18日、フランス東部ストラスブールで、欧州連合(EU)の欧州議会で発言するフォンデアライエン欧州委員長(AFP時事)

 

 【ブリュッセル時事】イスラエルとパレスチナのイスラム組織ハマスによる軍事衝突を受け、欧州連合(EU)のフォンデアライエン欧州委員長がEU内で調整せずイスラエルを訪問したことが「職権逸脱」(欧州メディア)と波紋を広げている。

 

  EUは17日、テレビ会議形式で臨時首脳会議を開催し、認識の擦り合わせを図った。

 

  フォンデアライエン氏が急きょイスラエル入りしたのは13日。ネタニヤフ首相を前に「イスラエルには自衛権がある」と全面的な支持を表明した。
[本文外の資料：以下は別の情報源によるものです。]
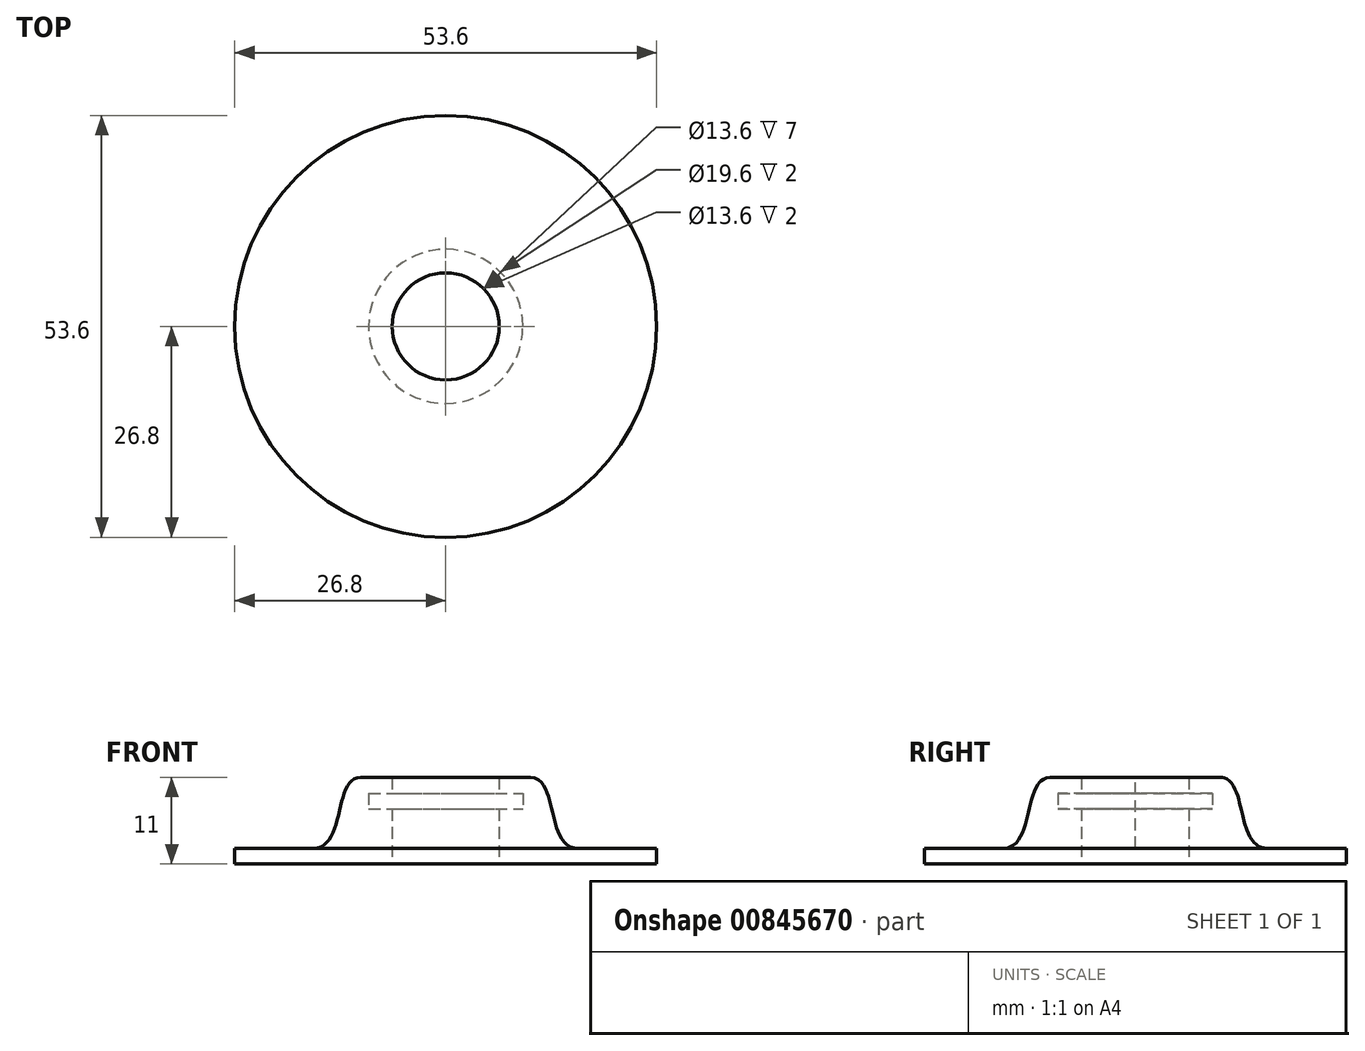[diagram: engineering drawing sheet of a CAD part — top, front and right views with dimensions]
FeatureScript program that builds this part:
annotation { "Feature Type Name" : "Feature", "Feature Type Description" : "" }
export const myFeature = defineFeature(function(context is Context, id is Id, definition is map)
    precondition{}
    {
        {
            var Q0;
            Q0=qCreatedBy(makeId("Front.planeOp"),FACE);
            var sketch = newSketch(context, id + "F0", { "sketchPlane" : qUnion([Q0])});
            skLineSegment(sketch, "E0.bottom", {"start": v(-6.8, 0) * mm, "end": v(-16.8, 0) * mm});
            skLineSegment(sketch, "E0.top", {"start": v(-6.8, 2) * mm, "end": v(-16.8, 2) * mm});
            skLineSegment(sketch, "E0.left", {"start": v(-6.8, 0) * mm, "end": v(-6.8, 2) * mm});
            skLineSegment(sketch, "E0.right", {"start": v(-16.8, 0) * mm, "end": v(-16.8, 2) * mm});
            skLineSegment(sketch, "E1.bottom", {"start": v(-6.8, 2) * mm, "end": v(-10.8, 2) * mm});
            skLineSegment(sketch, "E1.top", {"start": v(-6.8, 7) * mm, "end": v(-10.8, 7) * mm});
            skLineSegment(sketch, "E1.left", {"start": v(-6.8, 2) * mm, "end": v(-6.8, 7) * mm});
            skLineSegment(sketch, "E1.right", {"start": v(-10.8, 2) * mm, "end": v(-10.8, 7) * mm});
            skLineSegment(sketch, "E2.bottom", {"start": v(-10.8, 7) * mm, "end": v(-9.8, 7) * mm});
            skLineSegment(sketch, "E2.top", {"start": v(-10.8, 9) * mm, "end": v(-9.8, 9) * mm});
            skLineSegment(sketch, "E2.left", {"start": v(-10.8, 7) * mm, "end": v(-10.8, 9) * mm});
            skLineSegment(sketch, "E2.right", {"start": v(-9.8, 7) * mm, "end": v(-9.8, 9) * mm});
            skLineSegment(sketch, "E3.bottom", {"start": v(-10.8, 9) * mm, "end": v(-6.8, 9) * mm});
            skLineSegment(sketch, "E3.top", {"start": v(-10.8, 11) * mm, "end": v(-6.8, 11) * mm});
            skLineSegment(sketch, "E3.left", {"start": v(-10.8, 9) * mm, "end": v(-10.8, 11) * mm});
            skLineSegment(sketch, "E3.right", {"start": v(-6.8, 9) * mm, "end": v(-6.8, 11) * mm});
            skFitSpline(sketch, "E4", {"points": [v(-16.8, 2) * mm, v(-10.8, 11) * mm], "startDerivative": vector(12.51, 0) * mm, "endDerivative": vector(10.69, 0) * mm});
            skLineSegment(sketch, "E5.bottom", {"start": v(-16.8, 0) * mm, "end": v(-26.8, 0) * mm});
            skLineSegment(sketch, "E5.top", {"start": v(-16.8, 2) * mm, "end": v(-26.8, 2) * mm});
            skLineSegment(sketch, "E5.right", {"start": v(-26.8, 0) * mm, "end": v(-26.8, 2) * mm});
            skLineSegment(sketch, "E6", {"start": v(0, 0) * mm, "end": v(0, 5.4) * mm});
            skSolve(sketch);
        }
        {
            var Q0;
            Q0=makeQuery(id+"F0.imprint","IMPRINT",FACE,{"disambiguationData":[TD([[makeQuery(id+"F0.imprint","IMPRINT",EDGE,{"derivedFrom":sQuery(id+"F0.wireOp",EDGE,"E2.top")}),1.0]])]});
            var Q1;
            Q1=makeQuery(id+"F0.imprint","IMPRINT",FACE,{"disambiguationData":[TD([[makeQuery(id+"F0.imprint","IMPRINT",EDGE,{"derivedFrom":sQuery(id+"F0.wireOp",EDGE,"E2.top")}),-1.0]])]});
            var Q2;
            {var subQ0=sQuery(id+"F0.wireOp",EDGE,"E1.right");Q2=makeQuery(id+"F0.imprint","IMPRINT",FACE,{"disambiguationData":[TD([[makeQuery(id+"F0.imprint","IMPRINT",EDGE,{"derivedFrom":subQ0}),1.0]])]});}
            var Q3;
            {var subQ2=sQuery(id+"F0.wireOp",EDGE,"E1.left");Q3=makeQuery(id+"F0.imprint","IMPRINT",FACE,{"disambiguationData":[TD([[makeQuery(id+"F0.imprint","IMPRINT",EDGE,{"derivedFrom":subQ2}),1.0]])]});}
            var Q4;
            Q4=makeQuery(id+"F0.imprint","IMPRINT",FACE,{"disambiguationData":[TD([[makeQuery(id+"F0.imprint","IMPRINT",EDGE,{"derivedFrom":sQuery(id+"F0.wireOp",EDGE,"E0.bottom")}),-1.0]])]});
            var Q5;
            Q5=makeQuery(id+"F0.imprint","IMPRINT",FACE,{"disambiguationData":[TD([[makeQuery(id+"F0.imprint","IMPRINT",EDGE,{"derivedFrom":sQuery(id+"F0.wireOp",EDGE,"E0.right")}),1.0]])]});
            var Q6;
            Q6=sQuery(id+"F0.wireOp",EDGE,"E6");
            revolve(context, id + "F1", {"surfaceOperationType" : NewSurfaceOperationType.NEW, "entities" : qUnion([Q0, Q1, Q2, Q3, Q4, Q5]), "axis" : qUnion([Q6]), "revolveType" : RevolveType.FULL});
        }
    });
EUは10日の緊急外相会議で、自衛権を容認しつつも「国際人道法の順守」を求めることで一致していた。

 

  訪問を受け、ボレル外交安全保障上級代表(外相)は「EU外交は政府間(で決める)政策だ」と強調。フォンデアライエン氏のスタンドプレーに、珍しくくぎを刺した。 

 

 EUのミシェル大統領は、軍事衝突の影響で社会的対立が深まっていることから「EU首脳の強固な結束」が必要だとして、17日に臨時首脳会議を開催した。欧州メディアによれば、会議では一部首脳がイスラエル訪問を支持したが、大半の加盟国はフォンデアライエン氏の発言に関して事前調整がなかったことに不満を示したという。

 

  また、ロシアのプーチン大統領と北京で会談したハンガリーのオルバン首相は臨時首脳会議を欠席。結束の難しさが露呈した形となった。 

 

 ロシアのウクライナ侵攻が長期化する中、EU内では東欧を中心に「支援疲れ」も目立つ。ウクライナ問題に加え、パレスチナ情勢にどう向き合うのかを巡り、EUの結束は正念場を迎えている。